• [Task details] From the line that contains "šios grandinės n" to the last line of the data, every line is to be transcribed exactly; no other line is to be included.

-*-*-

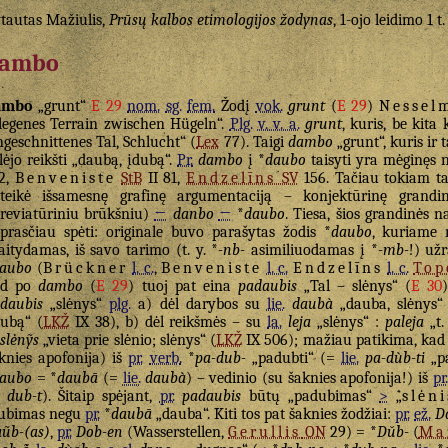
tautas Mažiulis,
Prūsų kalbos etimologijos žodynas
, 1-ojo leidimo 1 t
ambo
ambo
„grunt“
E 29
nom.
sg.
fem.
Žodį
vok.
grunt
(
E 29
)
Nessel
legenes Terrain zwischen Hügeln“.
Plg.
v. v. a.
grunt
, kuris, be kita 
ngeschnittenes Tal, Schlucht“ (
Lex
77). Taigi
dambo
„grunt“, kuris ir 
lėjo reikšti „daubą, įdubą“.
Pr.
dambo
į *
daubo
taisyti yra mėginęs n
2,
Benveniste
StB
II 81,
Endzelīns
SV
156. Tačiau tokiam ta
teikė išsamesnę grafinę argumentaciją – konjektūrinę grand
reviatūriniu brūkšniu)
←
danbo
←
*
daubo
. Tiesa, šios grandinės n
prasčiau spėti: originale buvo parašytas žodis *
daubo
, kuriame n
aitydamas, iš savo tarimo (t. y. *
-nb-
asimiliuodamas į *
-mb-
!) už
aubo
(
Brückner
l. c.
,
Benveniste
l. c.
Endzelīns
l. c.
Top
ad po
dambo
(
E 29
) tuoj pat eina
padaubis
„Tal – slėnys“ (
E 30
daubis
„slėnys“
plg.
a) dėl darybos su
lie.
daubà
„dauba, slėnys“
ubą“ (
LKŽ
IX 38), b) dėl reikšmės – su
la.
leja
„slėnys“ :
paleja
„t. 
slėnỹs
„vieta prie slėnio; slėnys“ (
LKŽ
IX 506); mažiau patikima, ka
knies apofonija) iš
pr.
verb.
*
pa-dub-
„padubti“ (=
lie.
pa-dùb-ti
„pa
aubo
= *
daubā
(=
lie.
daubà
) – vedinio (su šaknies apofonija!) iš
pr.
dub-t
). Šitaip spėjant,
pr.
padaubis
būtų „padubimas“
>
„
slėni
ubimas negu
pr.
*
daubā
„dauba“. Kiti tos pat šaknies žodžiai:
pr.
ež.
D
ũb-(as)
,
pr.
Dob-en
(Wasserstellen,
Gerullis
ON
29) = *
Dŭb-
(
Ma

-*-*-

• [Output for this task]
. Tiesa, šios grandinės n
prasčiau spėti: originale buvo parašytas žodis *
daubo
, kuriame n
aitydamas, iš savo tarimo (t. y. *
-nb-
asimiliuodamas į *
-mb-
!) už
aubo
(
Brückner
l. c.
,
Benveniste
l. c.
Endzelīns
l. c.
Top
ad po
dambo
(
E 29
) tuoj pat eina
padaubis
„Tal – slėnys“ (
E 30
daubis
„slėnys“
plg.
a) dėl darybos su
lie.
daubà
„dauba, slėnys“
ubą“ (
LKŽ
IX 38), b) dėl reikšmės – su
la.
leja
„slėnys“ :
paleja
„t. 
slėnỹs
„vieta prie slėnio; slėnys“ (
LKŽ
IX 506); mažiau patikima, ka
knies apofonija) iš
pr.
verb.
*
pa-dub-
„padubti“ (=
lie.
pa-dùb-ti
„pa
aubo
= *
daubā
(=
lie.
daubà
) – vedinio (su šaknies apofonija!) iš
pr.
dub-t
). Šitaip spėjant,
pr.
padaubis
būtų „padubimas“
>
„
slėni
ubimas negu
pr.
*
daubā
„dauba“. Kiti tos pat šaknies žodžiai:
pr.
ež.
D
ũb-(as)
,
pr.
Dob-en
(Wasserstellen,
Gerullis
ON
29) = *
Dŭb-
(
Ma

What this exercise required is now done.